**QUESTIONS**
1 - In the lab notes on plasmid digestion and yeast transformation, how much Not1 enzyme was added to each tube?
2 - Write the next part of the lab notes on plasmid digestion and yeast transformation, starting after their last sentence.

**SOURCE EXTRACT**
1. Plasmid digestion

Team members: Swenja

The parts for the different assembler systems were mixed and the plasmids digested for later use in the yeast transformation. This step was carried out in the 4 h incubation time of the yeast transformation protocol

Materials

Gene constructs
Empty backbones
CutSmart buffer
Enzyme Not1

Procedure

The needed amounts in µl of each construct had to be calculated. For the 3-assembler system we want 600 ng of the construct in the first backbone (XI2A) and 900 ng for the two other constructs/empty vectors to be added.
The constructs/empty vectors were then mixed together in a PCR tube according to the table below.
The total volume of each tube was calculated and the amount of CutSmart buffer responding to 1/9 of this volume added.
Lastly, 1.5 µl of Not1 enzyme was added to each tube and the content mixed and briefly span down.
The samples were then placed in a PCR machine with the following settings (YTdigest):
1. 37 °C for 2 h
2. 65 °C for 20 mins
3. 12 °C indefinitely


Assembler system nr.	XI2A module	µl	B module	µl	XI2C module	µl	Total volume (µl)
1.	pTEF1-BAX	7.7	pGAL1-BI-1	10.6	XI2C	19.3	37.6
2.	pADH2-BAX	9.5	pGAL1-BI-1	10.6	XI2C	19.3	39.4
3.	pGAL1-BAX	5.5	B	26.5	X12C	19.3	51.3


Sample nr.	Total volume (µl)	Buffer added (µl)	Not1 added (µl)
1.	37.6	4.2	1.5
2.	39.4	4.4	1.5
13.	51.3	5.7	1.5

2. Yeast transformation

Team members: Swenja & Jonas

Yeast transformation was performed all three constructs.

Materials

O/N yeast culture
YPD media
Cuvettes
Salmon sperm
Lithium acetate
Assembler systems
mqH2O
Glu-U agar plates
Gal raff agar plates


Assembler system nr.	XI2A module	B module	XI2C module
1.	pTEF1-BAX	pGAL1-BI-1	XI2C
2.	pADH2-BAX	pGAL1-BI-1	XI2C
3.	pGAL1-BAX	B	X12C

Procedure

0.9 ml YPD media and 0.1 ml of the O/N culture were mixed in a cuvette and the OD(600nm) was measured (YPD as blank).

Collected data
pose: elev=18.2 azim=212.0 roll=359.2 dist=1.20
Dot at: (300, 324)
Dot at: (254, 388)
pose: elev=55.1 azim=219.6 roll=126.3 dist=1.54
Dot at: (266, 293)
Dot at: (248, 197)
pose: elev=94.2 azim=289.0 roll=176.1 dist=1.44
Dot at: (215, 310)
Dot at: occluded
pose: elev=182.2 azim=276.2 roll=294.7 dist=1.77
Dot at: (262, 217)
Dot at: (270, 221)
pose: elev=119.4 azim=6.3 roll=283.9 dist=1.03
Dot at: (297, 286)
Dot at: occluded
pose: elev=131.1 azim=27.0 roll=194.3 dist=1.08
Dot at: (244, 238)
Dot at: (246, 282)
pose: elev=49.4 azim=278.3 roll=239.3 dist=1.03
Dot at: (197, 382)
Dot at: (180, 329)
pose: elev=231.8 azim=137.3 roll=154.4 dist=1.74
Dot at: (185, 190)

**LIST OF ANSWERS**
1 - 1.5 µl of Not1 enzyme was added to each tube.

2 -
The culture was then diluted to an OD(600nm) = 0.25 based on the OD value measured (OD of cuvette sample was 0.568, so OD of culture was 5.68. For that 1.1 ml of culture was mixed with 23.9 ml YPD media (use the same as for initial inoculation) in a 50 ml Falkon tube to get a total of 25 ml.
The culture was then incubated for another 4 h to reach an OD(600nm) of approximately 1 (ours had 0.862).
The ssDNA (salmon sperm) was boiled for 10 mins at 99 °C in the heat block and subsequently kept on ice.
The culture was spun down in the Falkon tube at 3000 rcf for 10 mins at RT.
The supernatant was poured into a waste tube with one movement and the pellet resuspended in 1 ml of LiAc.
The culture was then transferred into 1.5 ml eppendorf tubes and span down at 7000 rcf for 1 min at RT.
The supernatant was carefully removed with a pipette and the pellet resuspended in a 100 µl of 0.1 M LiAc.
30 µl of salmon sperm were added and everything was mixed gently.
Subsequently, 1 ml of PLI was added and mixed well.
The DNA samples (see table above) were transferred into 1.5 ml eppendorf tubes and to each sample 200 µl of the yeast culture were added and well mixed.
The samples were then heat shocked for 30 mina at 42 °C in the heat block.
After transformation, the cells were spun down at 7000 rcf for 1 min at RT and the supernatant discarded.
The pellet was resuspended in 1 ml mqH2O.
The cells were spun down at 8000 rcf for 1 min at RT.
900 µl of the supernatant/water were removed and the pellet once again resuspended (gently on lowest vortex level).
Finally, the transformed cells were added onto Glu-U (sample 3) or Gal raff (sample 1-2) plates and distributed with a spatula until the liquid had dried.
The plates were then incubated for 3 nights at 30 °C in the second floor.

Results

There was good growth for the yeast with the assembler system 3 which has BAX under an inducible promoter. For the construct with constitutively produced BAX, there was no growth when the strong promoter (TEF1) was used and some growth but small colonies when the moderate promoter was used (AHD2).

We could think about repeating the experiment with adding galactose to the transformation period of 30 mins. Furthermore, we could consider ordering the ADH1 promoter as both constitutive promoters seems to be too strong to be balanced out by Gal1.